→ **GOAL OF THE EXERCISE**
Pull every line holding the word "streams" from the data below and copy it.

→ **DATA SECTION**
---*---
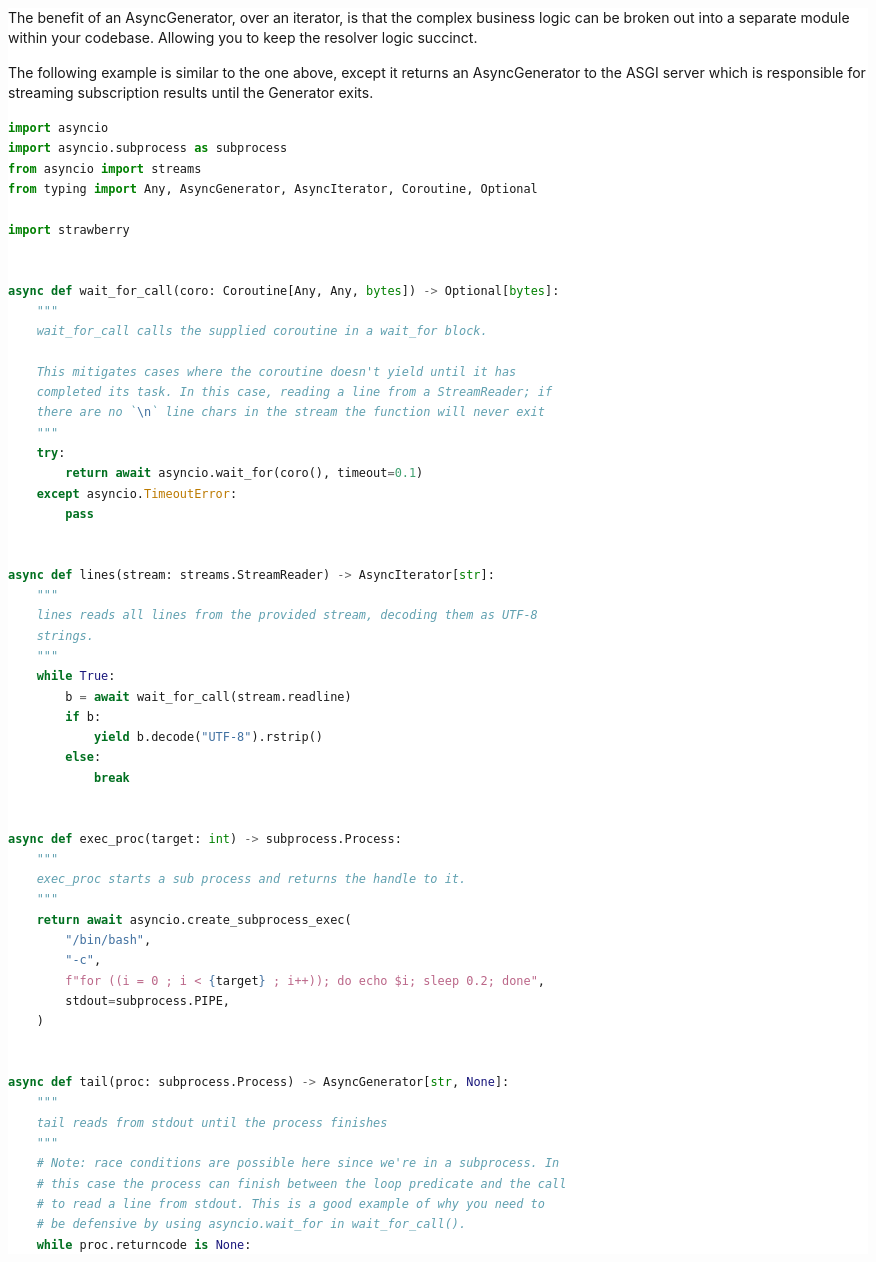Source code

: The benefit of an AsyncGenerator, over an iterator, is that the complex business
logic can be broken out into a separate module within your codebase. Allowing
you to keep the resolver logic succinct.

The following example is similar to the one above, except it returns an
AsyncGenerator to the ASGI server which is responsible for streaming
subscription results until the Generator exits.

```python
import asyncio
import asyncio.subprocess as subprocess
from asyncio import streams
from typing import Any, AsyncGenerator, AsyncIterator, Coroutine, Optional

import strawberry


async def wait_for_call(coro: Coroutine[Any, Any, bytes]) -> Optional[bytes]:
    """
    wait_for_call calls the supplied coroutine in a wait_for block.

    This mitigates cases where the coroutine doesn't yield until it has
    completed its task. In this case, reading a line from a StreamReader; if
    there are no `\n` line chars in the stream the function will never exit
    """
    try:
        return await asyncio.wait_for(coro(), timeout=0.1)
    except asyncio.TimeoutError:
        pass


async def lines(stream: streams.StreamReader) -> AsyncIterator[str]:
    """
    lines reads all lines from the provided stream, decoding them as UTF-8
    strings.
    """
    while True:
        b = await wait_for_call(stream.readline)
        if b:
            yield b.decode("UTF-8").rstrip()
        else:
            break


async def exec_proc(target: int) -> subprocess.Process:
    """
    exec_proc starts a sub process and returns the handle to it.
    """
    return await asyncio.create_subprocess_exec(
        "/bin/bash",
        "-c",
        f"for ((i = 0 ; i < {target} ; i++)); do echo $i; sleep 0.2; done",
        stdout=subprocess.PIPE,
    )


async def tail(proc: subprocess.Process) -> AsyncGenerator[str, None]:
    """
    tail reads from stdout until the process finishes
    """
    # Note: race conditions are possible here since we're in a subprocess. In
    # this case the process can finish between the loop predicate and the call
    # to read a line from stdout. This is a good example of why you need to
    # be defensive by using asyncio.wait_for in wait_for_call().
    while proc.returncode is None:
```

[pep-525]: https://www.python.org/dev/peps/pep-0525/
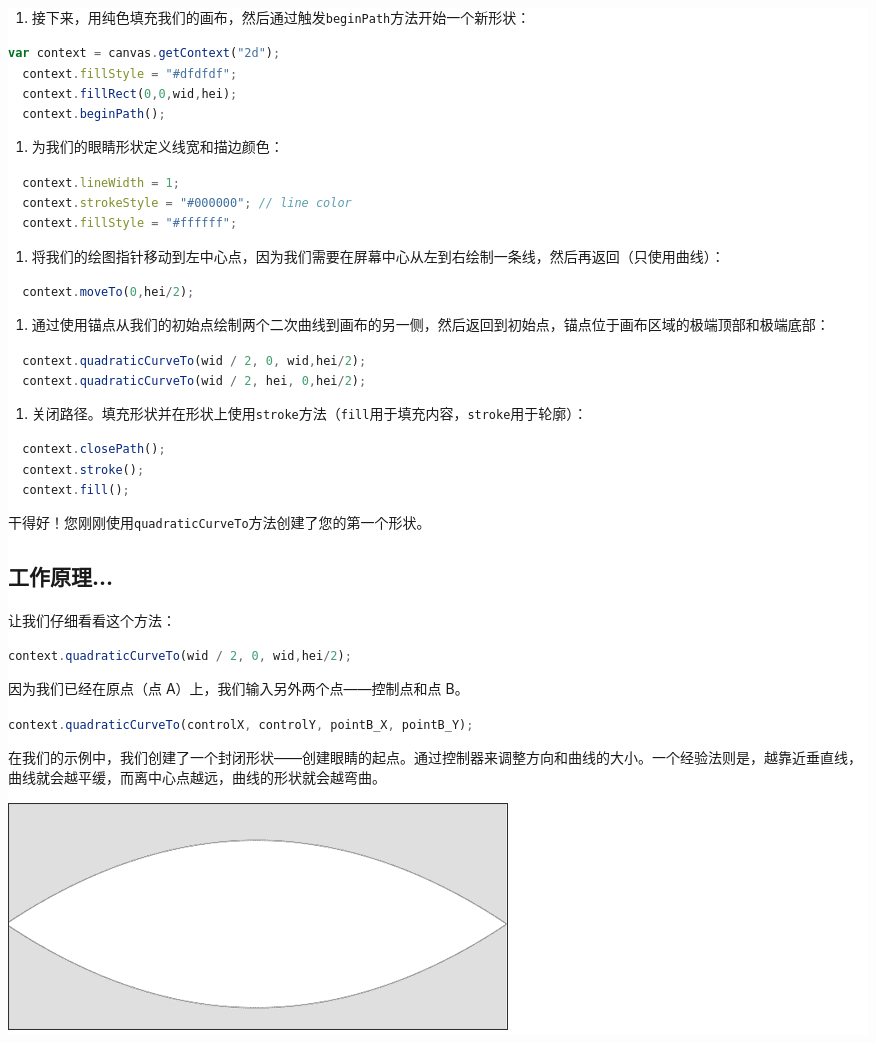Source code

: 1.  接下来，用纯色填充我们的画布，然后通过触发`beginPath`方法开始一个新形状：

```js
var context = canvas.getContext("2d");
  context.fillStyle = "#dfdfdf";
  context.fillRect(0,0,wid,hei);
  context.beginPath();
```

1.  为我们的眼睛形状定义线宽和描边颜色：

```js
  context.lineWidth = 1;
  context.strokeStyle = "#000000"; // line color	
  context.fillStyle = "#ffffff";
```

1.  将我们的绘图指针移动到左中心点，因为我们需要在屏幕中心从左到右绘制一条线，然后再返回（只使用曲线）：

```js
  context.moveTo(0,hei/2);
```

1.  通过使用锚点从我们的初始点绘制两个二次曲线到画布的另一侧，然后返回到初始点，锚点位于画布区域的极端顶部和极端底部：

```js
  context.quadraticCurveTo(wid / 2, 0, wid,hei/2);
  context.quadraticCurveTo(wid / 2, hei, 0,hei/2);
```

1.  关闭路径。填充形状并在形状上使用`stroke`方法（`fill`用于填充内容，`stroke`用于轮廓）：

```js
  context.closePath();
  context.stroke();
  context.fill();
```

干得好！您刚刚使用`quadraticCurveTo`方法创建了您的第一个形状。

## 工作原理...

让我们仔细看看这个方法：

```js
context.quadraticCurveTo(wid / 2, 0, wid,hei/2);
```

因为我们已经在原点（点 A）上，我们输入另外两个点——控制点和点 B。

```js
context.quadraticCurveTo(controlX, controlY, pointB_X, pointB_Y);
```

在我们的示例中，我们创建了一个封闭形状——创建眼睛的起点。通过控制器来调整方向和曲线的大小。一个经验法则是，越靠近垂直线，曲线就会越平缓，而离中心点越远，曲线的形状就会越弯曲。

![工作原理...](img/3707OT_02_03.jpg)
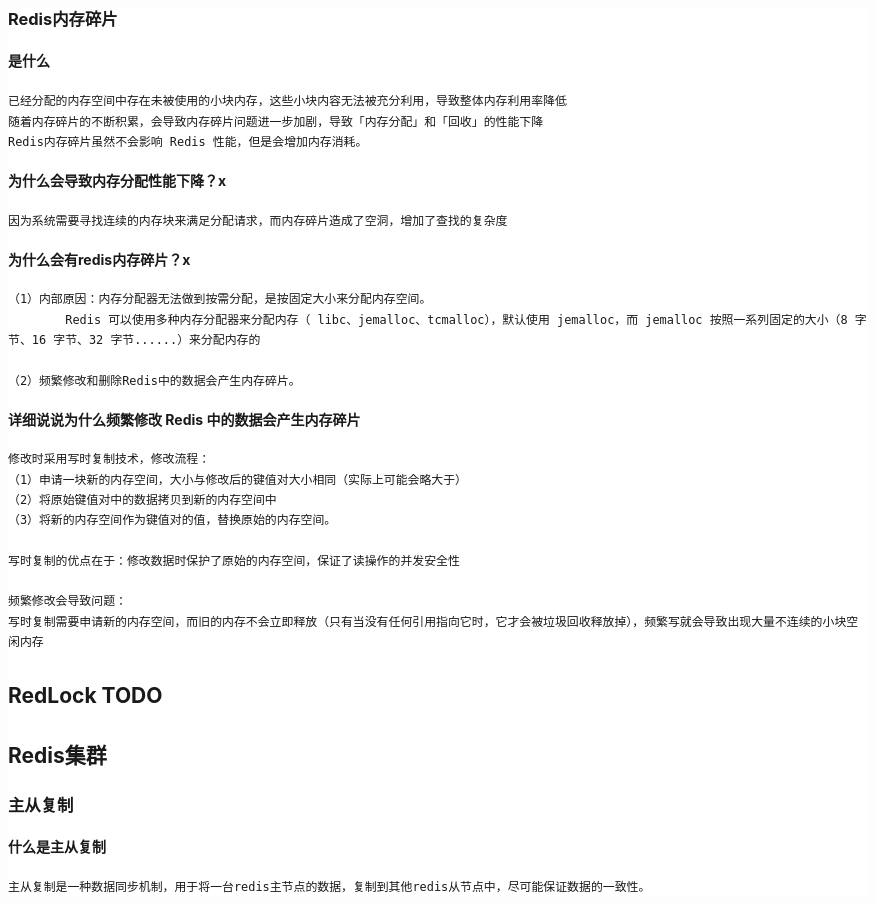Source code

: ### Redis内存碎片

#### 是什么

```
已经分配的内存空间中存在未被使用的小块内存，这些小块内容无法被充分利用，导致整体内存利用率降低
随着内存碎片的不断积累，会导致内存碎片问题进一步加剧，导致「内存分配」和「回收」的性能下降
Redis内存碎片虽然不会影响 Redis 性能，但是会增加内存消耗。
```

#### 为什么会导致内存分配性能下降？x

```
因为系统需要寻找连续的内存块来满足分配请求，而内存碎片造成了空洞，增加了查找的复杂度
```

#### 为什么会有redis内存碎片？x

```
（1）内部原因：内存分配器无法做到按需分配，是按固定大小来分配内存空间。
		Redis 可以使用多种内存分配器来分配内存（ libc、jemalloc、tcmalloc），默认使用 jemalloc，而 jemalloc 按照一系列固定的大小（8 字节、16 字节、32 字节......）来分配内存的

（2）频繁修改和删除Redis中的数据会产生内存碎片。
```

#### 详细说说为什么频繁修改 Redis 中的数据会产生内存碎片

```
修改时采用写时复制技术，修改流程：
（1）申请一块新的内存空间，大小与修改后的键值对大小相同（实际上可能会略大于）
（2）将原始键值对中的数据拷贝到新的内存空间中
（3）将新的内存空间作为键值对的值，替换原始的内存空间。

写时复制的优点在于：修改数据时保护了原始的内存空间，保证了读操作的并发安全性

频繁修改会导致问题：
写时复制需要申请新的内存空间，而旧的内存不会立即释放（只有当没有任何引用指向它时，它才会被垃圾回收释放掉），频繁写就会导致出现大量不连续的小块空闲内存
```



## RedLock TODO



## Redis集群

### 主从复制

#### 什么是主从复制

```
主从复制是一种数据同步机制，用于将一台redis主节点的数据，复制到其他redis从节点中，尽可能保证数据的一致性。
```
---*---
→ **RESULT OF THIS EXERCISE**
from asyncio import streams
async def lines(stream: streams.StreamReader) -> AsyncIterator[str]:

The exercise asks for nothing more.